_WHAT THE EXERCISE ASKS_:
Below is a block of entries, which should be copied verbatim apart from the pictures.

--- SUPPLIED DATA Enclosed Below ---

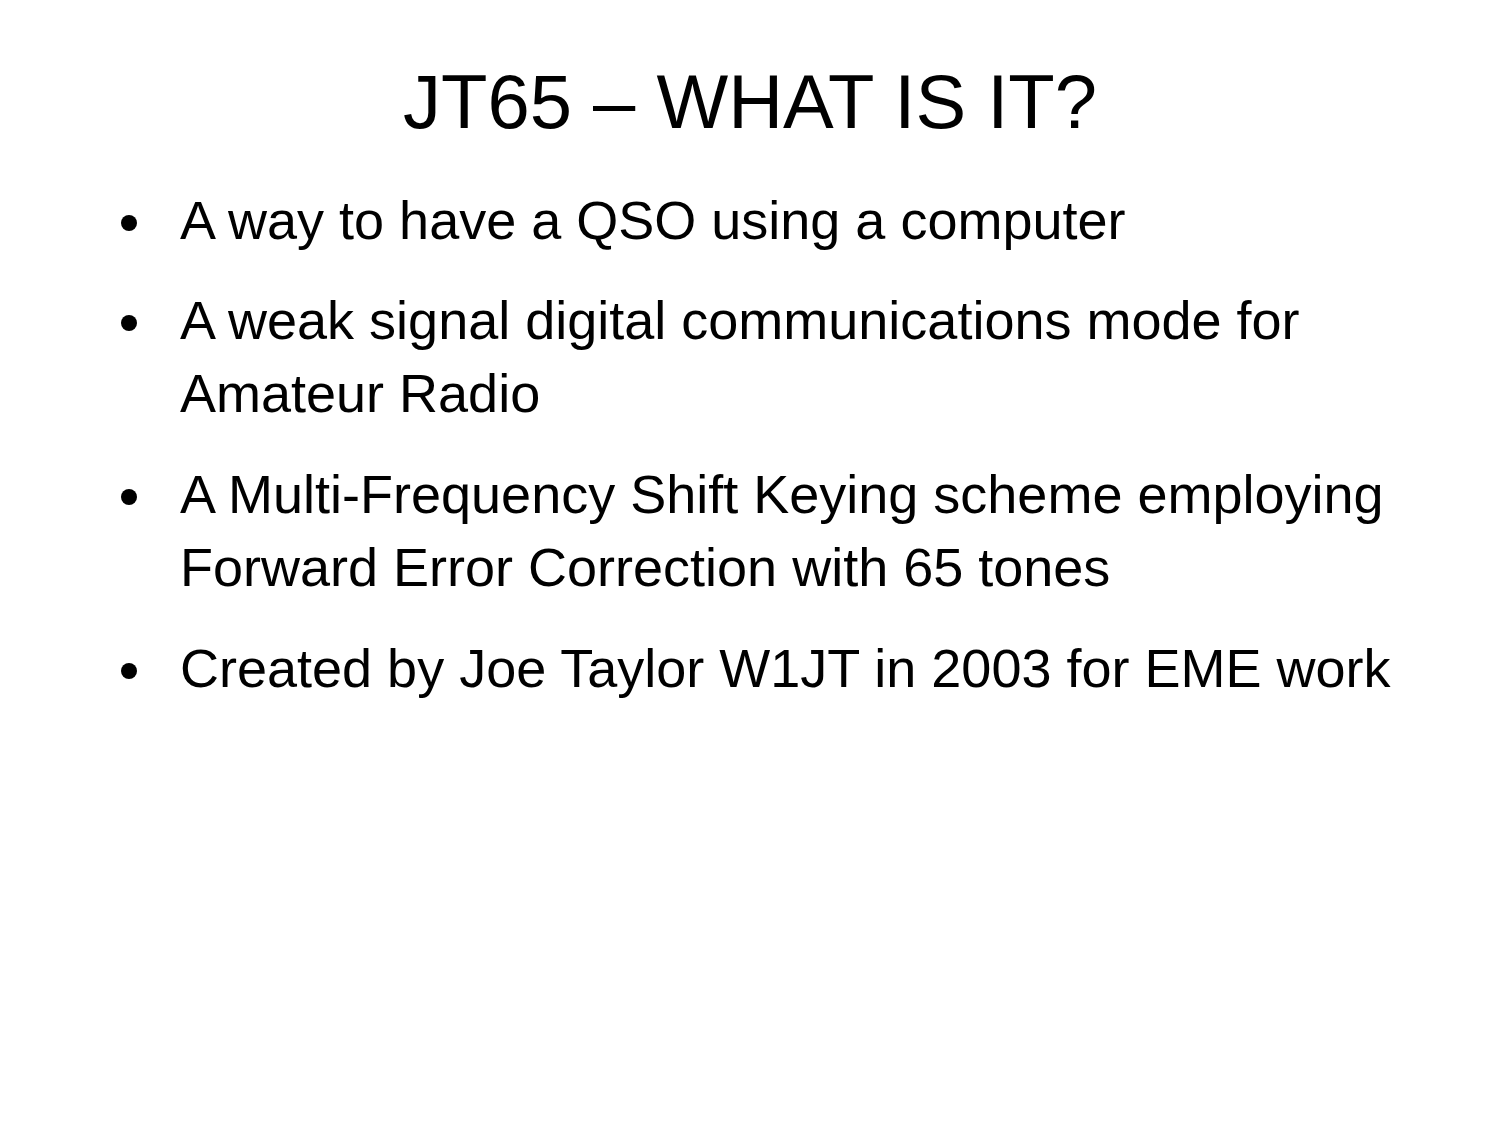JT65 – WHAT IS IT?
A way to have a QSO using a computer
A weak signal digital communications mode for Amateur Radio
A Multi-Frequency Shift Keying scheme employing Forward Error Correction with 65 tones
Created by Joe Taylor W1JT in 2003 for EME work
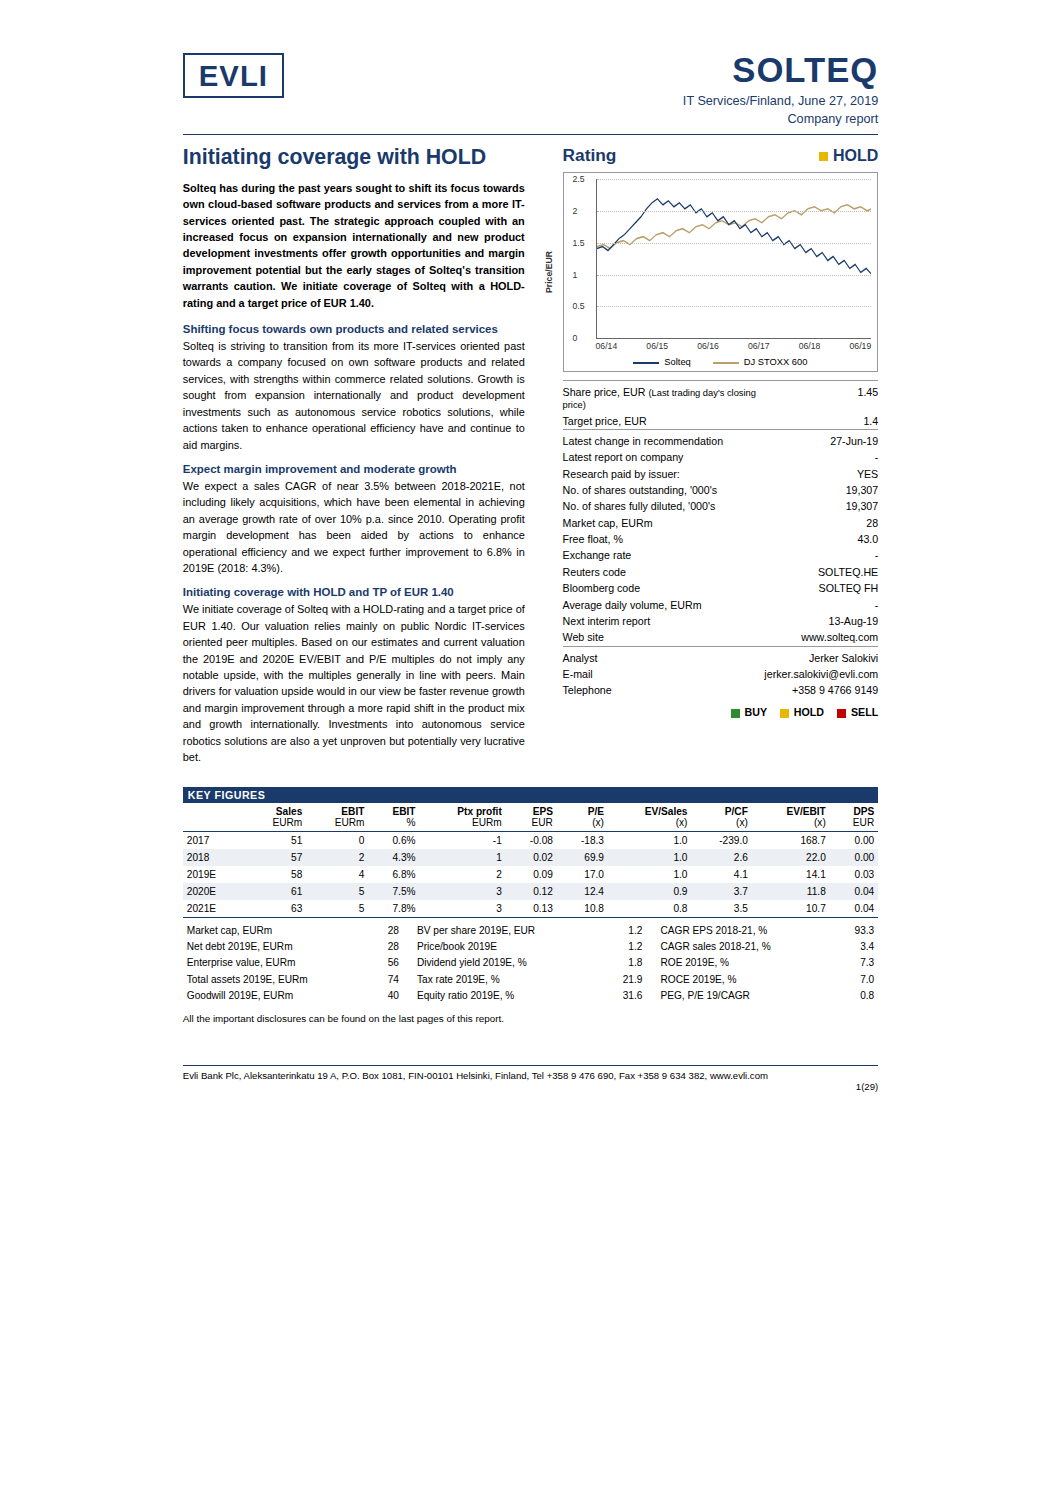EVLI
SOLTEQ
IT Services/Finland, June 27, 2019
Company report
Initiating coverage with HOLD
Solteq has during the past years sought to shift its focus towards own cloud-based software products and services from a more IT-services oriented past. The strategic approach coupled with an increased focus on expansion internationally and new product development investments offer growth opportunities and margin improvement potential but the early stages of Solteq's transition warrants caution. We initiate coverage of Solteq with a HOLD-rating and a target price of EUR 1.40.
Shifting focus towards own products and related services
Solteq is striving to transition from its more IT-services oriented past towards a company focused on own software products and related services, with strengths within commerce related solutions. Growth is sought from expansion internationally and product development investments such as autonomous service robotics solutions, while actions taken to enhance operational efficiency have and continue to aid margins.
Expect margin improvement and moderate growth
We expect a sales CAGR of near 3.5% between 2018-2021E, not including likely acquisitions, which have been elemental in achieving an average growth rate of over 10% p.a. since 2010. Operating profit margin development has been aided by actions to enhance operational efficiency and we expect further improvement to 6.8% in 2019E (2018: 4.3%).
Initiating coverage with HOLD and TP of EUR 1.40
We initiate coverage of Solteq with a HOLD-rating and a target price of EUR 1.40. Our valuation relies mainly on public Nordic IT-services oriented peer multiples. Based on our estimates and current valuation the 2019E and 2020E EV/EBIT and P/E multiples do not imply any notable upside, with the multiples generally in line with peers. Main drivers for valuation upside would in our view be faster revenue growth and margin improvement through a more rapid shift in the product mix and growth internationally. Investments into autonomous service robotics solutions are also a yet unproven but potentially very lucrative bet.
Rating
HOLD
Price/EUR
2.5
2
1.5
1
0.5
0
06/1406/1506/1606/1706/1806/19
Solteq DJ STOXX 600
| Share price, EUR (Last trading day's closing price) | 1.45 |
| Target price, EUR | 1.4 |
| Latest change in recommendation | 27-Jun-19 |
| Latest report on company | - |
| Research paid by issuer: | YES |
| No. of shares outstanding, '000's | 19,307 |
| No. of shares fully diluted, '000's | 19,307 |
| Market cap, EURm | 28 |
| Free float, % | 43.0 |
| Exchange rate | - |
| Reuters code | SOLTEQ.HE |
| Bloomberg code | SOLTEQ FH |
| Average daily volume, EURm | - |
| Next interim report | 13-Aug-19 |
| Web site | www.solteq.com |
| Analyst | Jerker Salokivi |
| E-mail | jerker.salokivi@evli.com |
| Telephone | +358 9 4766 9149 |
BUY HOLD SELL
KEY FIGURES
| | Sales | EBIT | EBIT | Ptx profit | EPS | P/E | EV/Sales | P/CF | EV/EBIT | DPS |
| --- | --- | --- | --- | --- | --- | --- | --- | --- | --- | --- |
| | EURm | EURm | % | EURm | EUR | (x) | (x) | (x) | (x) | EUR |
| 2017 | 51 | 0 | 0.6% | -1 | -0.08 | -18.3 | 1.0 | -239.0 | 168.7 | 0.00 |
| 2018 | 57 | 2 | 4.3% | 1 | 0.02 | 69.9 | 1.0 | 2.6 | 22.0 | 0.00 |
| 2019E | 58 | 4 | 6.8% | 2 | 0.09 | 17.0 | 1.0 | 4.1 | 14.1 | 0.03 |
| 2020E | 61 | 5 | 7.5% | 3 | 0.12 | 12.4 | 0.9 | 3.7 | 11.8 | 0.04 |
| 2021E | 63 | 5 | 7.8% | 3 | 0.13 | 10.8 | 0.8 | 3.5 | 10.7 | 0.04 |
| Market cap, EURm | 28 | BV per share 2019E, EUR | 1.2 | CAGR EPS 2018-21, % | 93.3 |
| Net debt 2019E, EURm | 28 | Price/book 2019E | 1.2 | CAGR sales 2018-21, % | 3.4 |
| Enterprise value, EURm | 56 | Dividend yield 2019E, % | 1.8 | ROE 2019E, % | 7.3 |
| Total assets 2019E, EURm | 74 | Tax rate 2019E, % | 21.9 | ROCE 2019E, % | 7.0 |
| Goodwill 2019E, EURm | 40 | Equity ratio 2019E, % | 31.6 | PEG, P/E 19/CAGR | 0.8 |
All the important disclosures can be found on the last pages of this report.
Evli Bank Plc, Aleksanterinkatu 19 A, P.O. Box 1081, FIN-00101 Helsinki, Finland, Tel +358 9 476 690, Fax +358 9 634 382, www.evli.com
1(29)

--- End of Enclosed SUPPLIED DATA ---

_TASK OUTPUT_:
JT65 – WHAT IS IT?
A way to have a QSO using a computer
A weak signal digital communications mode for Amateur Radio
A Multi-Frequency Shift Keying scheme employing Forward Error Correction with 65 tones
Created by Joe Taylor W1JT in 2003 for EME work
EVLI
SOLTEQ
IT Services/Finland, June 27, 2019
Company report
Initiating coverage with HOLD
Solteq has during the past years sought to shift its focus towards own cloud-based software products and services from a more IT-services oriented past. The strategic approach coupled with an increased focus on expansion internationally and new product development investments offer growth opportunities and margin improvement potential but the early stages of Solteq's transition warrants caution. We initiate coverage of Solteq with a HOLD-rating and a target price of EUR 1.40.
Shifting focus towards own products and related services
Solteq is striving to transition from its more IT-services oriented past towards a company focused on own software products and related services, with strengths within commerce related solutions. Growth is sought from expansion internationally and product development investments such as autonomous service robotics solutions, while actions taken to enhance operational efficiency have and continue to aid margins.
Expect margin improvement and moderate growth
We expect a sales CAGR of near 3.5% between 2018-2021E, not including likely acquisitions, which have been elemental in achieving an average growth rate of over 10% p.a. since 2010. Operating profit margin development has been aided by actions to enhance operational efficiency and we expect further improvement to 6.8% in 2019E (2018: 4.3%).
Initiating coverage with HOLD and TP of EUR 1.40
We initiate coverage of Solteq with a HOLD-rating and a target price of EUR 1.40. Our valuation relies mainly on public Nordic IT-services oriented peer multiples. Based on our estimates and current valuation the 2019E and 2020E EV/EBIT and P/E multiples do not imply any notable upside, with the multiples generally in line with peers. Main drivers for valuation upside would in our view be faster revenue growth and margin improvement through a more rapid shift in the product mix and growth internationally. Investments into autonomous service robotics solutions are also a yet unproven but potentially very lucrative bet.
Rating
HOLD
Price/EUR
2.5
2
1.5
1
0.5
0
06/1406/1506/1606/1706/1806/19
Solteq DJ STOXX 600
| Share price, EUR (Last trading day's closing price) | 1.45 |
| Target price, EUR | 1.4 |
| Latest change in recommendation | 27-Jun-19 |
| Latest report on company | - |
| Research paid by issuer: | YES |
| No. of shares outstanding, '000's | 19,307 |
| No. of shares fully diluted, '000's | 19,307 |
| Market cap, EURm | 28 |
| Free float, % | 43.0 |
| Exchange rate | - |
| Reuters code | SOLTEQ.HE |
| Bloomberg code | SOLTEQ FH |
| Average daily volume, EURm | - |
| Next interim report | 13-Aug-19 |
| Web site | www.solteq.com |
| Analyst | Jerker Salokivi |
| E-mail | jerker.salokivi@evli.com |
| Telephone | +358 9 4766 9149 |
BUY HOLD SELL
KEY FIGURES
| | Sales | EBIT | EBIT | Ptx profit | EPS | P/E | EV/Sales | P/CF | EV/EBIT | DPS |
| --- | --- | --- | --- | --- | --- | --- | --- | --- | --- | --- |
| | EURm | EURm | % | EURm | EUR | (x) | (x) | (x) | (x) | EUR |
| 2017 | 51 | 0 | 0.6% | -1 | -0.08 | -18.3 | 1.0 | -239.0 | 168.7 | 0.00 |
| 2018 | 57 | 2 | 4.3% | 1 | 0.02 | 69.9 | 1.0 | 2.6 | 22.0 | 0.00 |
| 2019E | 58 | 4 | 6.8% | 2 | 0.09 | 17.0 | 1.0 | 4.1 | 14.1 | 0.03 |
| 2020E | 61 | 5 | 7.5% | 3 | 0.12 | 12.4 | 0.9 | 3.7 | 11.8 | 0.04 |
| 2021E | 63 | 5 | 7.8% | 3 | 0.13 | 10.8 | 0.8 | 3.5 | 10.7 | 0.04 |
| Market cap, EURm | 28 | BV per share 2019E, EUR | 1.2 | CAGR EPS 2018-21, % | 93.3 |
| Net debt 2019E, EURm | 28 | Price/book 2019E | 1.2 | CAGR sales 2018-21, % | 3.4 |
| Enterprise value, EURm | 56 | Dividend yield 2019E, % | 1.8 | ROE 2019E, % | 7.3 |
| Total assets 2019E, EURm | 74 | Tax rate 2019E, % | 21.9 | ROCE 2019E, % | 7.0 |
| Goodwill 2019E, EURm | 40 | Equity ratio 2019E, % | 31.6 | PEG, P/E 19/CAGR | 0.8 |
All the important disclosures can be found on the last pages of this report.
Evli Bank Plc, Aleksanterinkatu 19 A, P.O. Box 1081, FIN-00101 Helsinki, Finland, Tel +358 9 476 690, Fax +358 9 634 382, www.evli.com
1(29)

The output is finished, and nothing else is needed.